Required action
Nothing but the lines holding the string "Beispiel" should appear in the answer. Copy them from the entries.
━━━
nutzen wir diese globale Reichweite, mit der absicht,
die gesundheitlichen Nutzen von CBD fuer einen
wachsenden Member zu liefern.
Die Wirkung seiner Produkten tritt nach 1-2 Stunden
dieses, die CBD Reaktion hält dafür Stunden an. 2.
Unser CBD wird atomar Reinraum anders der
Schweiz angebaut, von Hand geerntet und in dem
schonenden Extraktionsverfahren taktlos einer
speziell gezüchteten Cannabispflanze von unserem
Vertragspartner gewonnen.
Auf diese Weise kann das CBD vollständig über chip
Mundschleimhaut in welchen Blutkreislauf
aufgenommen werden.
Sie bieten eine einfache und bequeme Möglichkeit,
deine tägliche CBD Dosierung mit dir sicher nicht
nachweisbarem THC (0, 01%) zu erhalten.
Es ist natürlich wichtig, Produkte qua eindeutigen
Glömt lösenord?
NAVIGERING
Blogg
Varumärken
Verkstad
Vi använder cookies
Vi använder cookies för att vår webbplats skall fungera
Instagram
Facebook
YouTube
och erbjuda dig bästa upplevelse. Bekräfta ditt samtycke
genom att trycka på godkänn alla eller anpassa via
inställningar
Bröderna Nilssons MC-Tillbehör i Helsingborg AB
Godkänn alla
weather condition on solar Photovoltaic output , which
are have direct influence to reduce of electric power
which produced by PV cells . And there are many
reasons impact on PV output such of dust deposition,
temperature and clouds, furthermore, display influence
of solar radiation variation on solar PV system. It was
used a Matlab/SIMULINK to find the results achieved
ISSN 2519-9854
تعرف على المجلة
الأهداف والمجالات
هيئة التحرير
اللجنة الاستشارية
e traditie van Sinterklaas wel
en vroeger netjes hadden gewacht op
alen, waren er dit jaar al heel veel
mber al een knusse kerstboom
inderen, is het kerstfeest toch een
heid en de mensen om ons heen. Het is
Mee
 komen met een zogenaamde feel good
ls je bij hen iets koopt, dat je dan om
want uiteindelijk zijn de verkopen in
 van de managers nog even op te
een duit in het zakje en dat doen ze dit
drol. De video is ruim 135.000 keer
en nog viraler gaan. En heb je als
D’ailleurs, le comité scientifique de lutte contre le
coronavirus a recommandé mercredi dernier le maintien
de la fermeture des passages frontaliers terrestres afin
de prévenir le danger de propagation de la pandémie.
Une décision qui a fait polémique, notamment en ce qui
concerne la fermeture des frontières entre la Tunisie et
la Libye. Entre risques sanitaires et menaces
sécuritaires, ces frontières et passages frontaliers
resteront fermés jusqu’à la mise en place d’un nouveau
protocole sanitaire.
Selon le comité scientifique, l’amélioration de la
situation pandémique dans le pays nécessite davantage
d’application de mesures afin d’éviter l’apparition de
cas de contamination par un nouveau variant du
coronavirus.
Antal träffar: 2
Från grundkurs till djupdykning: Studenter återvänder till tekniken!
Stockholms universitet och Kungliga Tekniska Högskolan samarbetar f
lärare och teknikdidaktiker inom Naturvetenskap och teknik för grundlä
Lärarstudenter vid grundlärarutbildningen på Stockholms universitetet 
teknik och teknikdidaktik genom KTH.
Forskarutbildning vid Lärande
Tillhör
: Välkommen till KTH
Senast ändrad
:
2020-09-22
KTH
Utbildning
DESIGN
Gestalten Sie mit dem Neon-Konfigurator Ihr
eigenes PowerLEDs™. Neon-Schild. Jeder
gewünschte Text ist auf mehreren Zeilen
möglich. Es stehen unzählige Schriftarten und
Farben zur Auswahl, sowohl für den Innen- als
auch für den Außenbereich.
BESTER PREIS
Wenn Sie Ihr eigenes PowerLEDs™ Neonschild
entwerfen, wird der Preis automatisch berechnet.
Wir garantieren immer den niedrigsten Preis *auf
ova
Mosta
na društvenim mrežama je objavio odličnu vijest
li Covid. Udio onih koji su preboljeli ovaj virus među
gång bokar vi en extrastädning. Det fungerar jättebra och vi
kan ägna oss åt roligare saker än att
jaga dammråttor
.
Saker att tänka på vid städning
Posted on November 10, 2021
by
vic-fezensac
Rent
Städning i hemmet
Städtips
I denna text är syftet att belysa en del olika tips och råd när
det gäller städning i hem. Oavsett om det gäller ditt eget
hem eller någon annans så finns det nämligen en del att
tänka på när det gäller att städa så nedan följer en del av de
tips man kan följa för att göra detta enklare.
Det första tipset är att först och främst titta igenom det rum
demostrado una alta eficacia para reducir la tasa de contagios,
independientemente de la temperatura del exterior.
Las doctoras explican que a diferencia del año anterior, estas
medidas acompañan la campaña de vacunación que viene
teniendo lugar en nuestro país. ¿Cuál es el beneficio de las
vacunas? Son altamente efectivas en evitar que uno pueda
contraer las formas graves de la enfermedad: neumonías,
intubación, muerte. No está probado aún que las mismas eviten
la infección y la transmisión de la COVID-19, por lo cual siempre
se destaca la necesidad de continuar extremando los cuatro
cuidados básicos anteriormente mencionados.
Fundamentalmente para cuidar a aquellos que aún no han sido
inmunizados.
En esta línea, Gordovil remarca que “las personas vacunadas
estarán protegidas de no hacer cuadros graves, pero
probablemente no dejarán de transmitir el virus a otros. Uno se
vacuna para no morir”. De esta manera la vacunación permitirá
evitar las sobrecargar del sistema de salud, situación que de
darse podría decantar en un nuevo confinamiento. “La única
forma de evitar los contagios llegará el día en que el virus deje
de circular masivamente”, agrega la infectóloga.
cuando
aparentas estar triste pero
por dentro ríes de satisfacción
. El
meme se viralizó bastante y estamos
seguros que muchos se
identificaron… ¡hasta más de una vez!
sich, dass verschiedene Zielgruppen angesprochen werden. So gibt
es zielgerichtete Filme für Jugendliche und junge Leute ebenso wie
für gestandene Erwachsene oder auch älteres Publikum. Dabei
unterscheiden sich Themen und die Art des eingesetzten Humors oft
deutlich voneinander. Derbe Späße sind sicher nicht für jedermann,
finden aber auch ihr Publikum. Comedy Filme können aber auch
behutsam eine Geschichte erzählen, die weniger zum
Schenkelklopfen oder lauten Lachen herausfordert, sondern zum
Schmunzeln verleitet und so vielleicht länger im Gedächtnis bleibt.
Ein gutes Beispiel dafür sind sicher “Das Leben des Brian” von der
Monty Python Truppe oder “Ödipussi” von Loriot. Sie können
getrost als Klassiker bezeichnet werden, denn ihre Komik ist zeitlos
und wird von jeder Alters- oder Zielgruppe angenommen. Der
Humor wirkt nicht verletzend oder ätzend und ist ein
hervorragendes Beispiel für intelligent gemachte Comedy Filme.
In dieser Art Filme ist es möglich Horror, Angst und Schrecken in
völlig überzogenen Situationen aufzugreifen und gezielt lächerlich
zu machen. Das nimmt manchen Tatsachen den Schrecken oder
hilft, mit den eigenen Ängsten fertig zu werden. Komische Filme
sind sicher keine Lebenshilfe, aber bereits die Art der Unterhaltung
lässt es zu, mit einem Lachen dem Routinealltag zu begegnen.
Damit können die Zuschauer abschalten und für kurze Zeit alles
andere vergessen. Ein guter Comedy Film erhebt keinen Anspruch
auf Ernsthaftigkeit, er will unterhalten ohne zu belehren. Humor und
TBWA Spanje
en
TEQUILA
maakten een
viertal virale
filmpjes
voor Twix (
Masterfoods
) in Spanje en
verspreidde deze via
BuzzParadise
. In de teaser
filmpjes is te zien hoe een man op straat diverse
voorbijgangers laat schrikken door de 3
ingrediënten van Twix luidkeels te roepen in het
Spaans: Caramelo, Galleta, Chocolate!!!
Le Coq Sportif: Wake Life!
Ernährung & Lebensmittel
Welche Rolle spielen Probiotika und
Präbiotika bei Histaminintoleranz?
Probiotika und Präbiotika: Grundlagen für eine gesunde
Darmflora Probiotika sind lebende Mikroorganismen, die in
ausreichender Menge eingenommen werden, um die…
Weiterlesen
━━━
Task response
Ein gutes Beispiel dafür sind sicher “Das Leben des Brian” von der
hervorragendes Beispiel für intelligent gemachte Comedy Filme.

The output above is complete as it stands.